(Records shown Opens)

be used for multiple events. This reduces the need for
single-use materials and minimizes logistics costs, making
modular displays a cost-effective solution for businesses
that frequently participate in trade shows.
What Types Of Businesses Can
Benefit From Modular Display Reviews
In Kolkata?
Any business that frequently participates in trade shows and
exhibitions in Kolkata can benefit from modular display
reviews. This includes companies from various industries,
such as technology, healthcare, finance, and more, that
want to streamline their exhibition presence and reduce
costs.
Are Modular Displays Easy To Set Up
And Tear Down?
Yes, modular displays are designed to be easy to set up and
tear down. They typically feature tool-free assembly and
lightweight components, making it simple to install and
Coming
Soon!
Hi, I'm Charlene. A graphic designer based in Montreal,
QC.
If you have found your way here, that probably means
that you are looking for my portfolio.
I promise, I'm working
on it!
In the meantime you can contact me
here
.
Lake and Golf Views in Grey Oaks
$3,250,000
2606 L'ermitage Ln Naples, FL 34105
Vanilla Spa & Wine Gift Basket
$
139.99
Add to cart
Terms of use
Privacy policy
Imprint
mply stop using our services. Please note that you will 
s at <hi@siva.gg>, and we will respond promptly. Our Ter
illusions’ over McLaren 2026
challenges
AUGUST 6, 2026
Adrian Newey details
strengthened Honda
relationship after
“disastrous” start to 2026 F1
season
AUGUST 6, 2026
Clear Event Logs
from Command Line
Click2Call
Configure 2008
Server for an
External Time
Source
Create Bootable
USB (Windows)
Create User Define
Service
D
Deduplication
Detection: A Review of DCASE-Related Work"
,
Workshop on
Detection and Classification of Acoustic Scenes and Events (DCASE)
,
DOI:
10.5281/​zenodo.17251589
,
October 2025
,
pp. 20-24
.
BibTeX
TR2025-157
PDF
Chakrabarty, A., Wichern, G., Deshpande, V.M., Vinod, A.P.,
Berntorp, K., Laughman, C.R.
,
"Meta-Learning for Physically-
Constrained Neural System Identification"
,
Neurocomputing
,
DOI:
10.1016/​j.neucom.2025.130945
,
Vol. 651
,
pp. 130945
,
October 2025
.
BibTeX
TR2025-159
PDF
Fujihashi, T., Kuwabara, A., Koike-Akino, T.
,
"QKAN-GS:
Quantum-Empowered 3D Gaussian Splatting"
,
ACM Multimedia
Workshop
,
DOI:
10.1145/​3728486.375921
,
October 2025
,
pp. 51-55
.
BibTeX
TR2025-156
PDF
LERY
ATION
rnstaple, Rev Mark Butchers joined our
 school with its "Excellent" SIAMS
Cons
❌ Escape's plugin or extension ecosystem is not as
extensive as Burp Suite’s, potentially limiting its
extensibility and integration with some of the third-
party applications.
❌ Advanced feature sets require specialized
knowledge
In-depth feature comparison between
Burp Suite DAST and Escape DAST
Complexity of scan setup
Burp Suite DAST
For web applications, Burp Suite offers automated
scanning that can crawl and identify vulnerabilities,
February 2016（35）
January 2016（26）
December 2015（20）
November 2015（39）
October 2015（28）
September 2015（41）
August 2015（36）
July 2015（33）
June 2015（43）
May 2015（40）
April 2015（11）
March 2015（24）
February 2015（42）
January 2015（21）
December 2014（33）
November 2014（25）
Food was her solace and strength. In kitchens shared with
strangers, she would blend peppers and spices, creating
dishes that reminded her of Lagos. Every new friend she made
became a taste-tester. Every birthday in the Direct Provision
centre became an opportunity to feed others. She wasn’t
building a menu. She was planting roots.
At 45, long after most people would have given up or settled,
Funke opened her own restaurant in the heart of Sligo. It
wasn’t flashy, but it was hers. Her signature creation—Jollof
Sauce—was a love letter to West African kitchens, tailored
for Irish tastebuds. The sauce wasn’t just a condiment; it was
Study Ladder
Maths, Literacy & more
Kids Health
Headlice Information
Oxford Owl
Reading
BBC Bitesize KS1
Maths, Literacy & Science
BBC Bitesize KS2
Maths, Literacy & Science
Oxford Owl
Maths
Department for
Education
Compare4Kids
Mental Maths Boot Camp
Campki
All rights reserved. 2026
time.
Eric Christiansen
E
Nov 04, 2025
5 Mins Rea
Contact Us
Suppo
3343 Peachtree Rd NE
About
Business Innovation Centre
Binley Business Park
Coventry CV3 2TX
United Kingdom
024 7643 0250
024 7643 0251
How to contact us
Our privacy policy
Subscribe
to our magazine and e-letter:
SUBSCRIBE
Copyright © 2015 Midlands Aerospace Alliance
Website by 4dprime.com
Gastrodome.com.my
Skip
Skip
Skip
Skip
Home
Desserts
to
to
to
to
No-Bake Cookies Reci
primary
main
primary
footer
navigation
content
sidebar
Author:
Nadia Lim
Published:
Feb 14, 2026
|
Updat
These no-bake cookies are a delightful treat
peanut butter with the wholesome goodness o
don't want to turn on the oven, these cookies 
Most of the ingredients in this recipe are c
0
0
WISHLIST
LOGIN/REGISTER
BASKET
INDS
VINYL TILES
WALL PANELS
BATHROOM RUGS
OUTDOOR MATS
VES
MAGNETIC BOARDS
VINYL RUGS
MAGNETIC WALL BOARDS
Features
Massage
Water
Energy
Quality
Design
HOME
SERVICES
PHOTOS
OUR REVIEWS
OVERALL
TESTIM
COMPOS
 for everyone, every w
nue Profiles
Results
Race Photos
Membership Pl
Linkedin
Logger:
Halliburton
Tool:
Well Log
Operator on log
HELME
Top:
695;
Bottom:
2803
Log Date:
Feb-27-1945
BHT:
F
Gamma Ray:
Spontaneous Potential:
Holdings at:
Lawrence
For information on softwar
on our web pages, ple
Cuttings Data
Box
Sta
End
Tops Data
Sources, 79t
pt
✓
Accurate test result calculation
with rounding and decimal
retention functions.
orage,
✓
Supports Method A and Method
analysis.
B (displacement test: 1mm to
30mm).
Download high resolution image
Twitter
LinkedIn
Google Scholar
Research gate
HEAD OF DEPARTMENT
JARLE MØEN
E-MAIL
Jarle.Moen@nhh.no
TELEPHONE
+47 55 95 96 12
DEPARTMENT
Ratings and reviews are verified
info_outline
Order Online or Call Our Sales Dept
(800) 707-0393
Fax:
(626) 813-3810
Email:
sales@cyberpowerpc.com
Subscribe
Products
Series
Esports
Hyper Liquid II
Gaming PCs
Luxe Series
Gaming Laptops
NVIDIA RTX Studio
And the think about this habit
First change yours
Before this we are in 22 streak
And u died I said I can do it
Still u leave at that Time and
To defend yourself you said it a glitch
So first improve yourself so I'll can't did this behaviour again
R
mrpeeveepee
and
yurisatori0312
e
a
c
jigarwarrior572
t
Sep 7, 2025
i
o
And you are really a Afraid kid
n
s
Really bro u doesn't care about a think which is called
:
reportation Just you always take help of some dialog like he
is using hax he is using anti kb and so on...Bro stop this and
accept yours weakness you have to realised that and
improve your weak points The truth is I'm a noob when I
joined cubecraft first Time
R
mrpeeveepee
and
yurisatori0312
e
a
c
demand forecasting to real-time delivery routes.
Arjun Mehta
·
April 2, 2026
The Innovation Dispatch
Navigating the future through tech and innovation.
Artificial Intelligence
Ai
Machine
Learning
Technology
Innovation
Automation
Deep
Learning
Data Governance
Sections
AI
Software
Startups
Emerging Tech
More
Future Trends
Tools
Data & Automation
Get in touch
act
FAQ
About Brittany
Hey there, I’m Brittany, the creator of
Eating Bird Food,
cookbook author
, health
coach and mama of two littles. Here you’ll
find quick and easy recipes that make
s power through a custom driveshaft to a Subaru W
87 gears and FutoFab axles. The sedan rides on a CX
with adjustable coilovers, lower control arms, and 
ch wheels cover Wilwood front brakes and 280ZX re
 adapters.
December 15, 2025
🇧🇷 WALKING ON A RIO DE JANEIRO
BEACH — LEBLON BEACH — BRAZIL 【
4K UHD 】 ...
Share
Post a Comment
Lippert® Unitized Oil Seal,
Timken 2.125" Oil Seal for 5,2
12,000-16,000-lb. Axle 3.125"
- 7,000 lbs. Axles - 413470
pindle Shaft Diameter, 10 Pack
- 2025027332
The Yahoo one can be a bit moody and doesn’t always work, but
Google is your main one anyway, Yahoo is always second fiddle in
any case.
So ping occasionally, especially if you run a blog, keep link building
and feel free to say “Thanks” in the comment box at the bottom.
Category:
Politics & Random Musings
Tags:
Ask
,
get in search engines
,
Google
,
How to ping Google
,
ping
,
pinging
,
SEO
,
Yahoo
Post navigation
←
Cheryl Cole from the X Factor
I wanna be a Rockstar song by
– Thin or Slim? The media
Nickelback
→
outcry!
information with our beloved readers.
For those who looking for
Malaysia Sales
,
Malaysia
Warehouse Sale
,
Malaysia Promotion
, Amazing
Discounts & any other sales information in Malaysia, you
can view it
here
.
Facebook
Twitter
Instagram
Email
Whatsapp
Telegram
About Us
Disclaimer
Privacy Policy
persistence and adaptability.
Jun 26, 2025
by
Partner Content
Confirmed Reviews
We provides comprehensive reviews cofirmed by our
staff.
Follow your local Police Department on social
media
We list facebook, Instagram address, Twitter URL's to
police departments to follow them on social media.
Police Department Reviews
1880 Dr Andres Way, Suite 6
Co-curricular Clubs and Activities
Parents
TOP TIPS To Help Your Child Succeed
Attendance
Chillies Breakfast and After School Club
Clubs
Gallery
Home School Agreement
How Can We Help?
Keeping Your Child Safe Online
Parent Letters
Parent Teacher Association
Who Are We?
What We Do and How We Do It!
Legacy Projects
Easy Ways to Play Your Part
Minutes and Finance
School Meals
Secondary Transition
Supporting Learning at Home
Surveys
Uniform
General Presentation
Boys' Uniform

(Records shown Closes)

▸ Exercise prompt
All that belongs in the answer is the lines from the start of the entries above through the line containing "What Types Of Businesses Can", each given exactly.

▸ Answer for the task
be used for multiple events. This reduces the need for
single-use materials and minimizes logistics costs, making
modular displays a cost-effective solution for businesses
that frequently participate in trade shows.
What Types Of Businesses Can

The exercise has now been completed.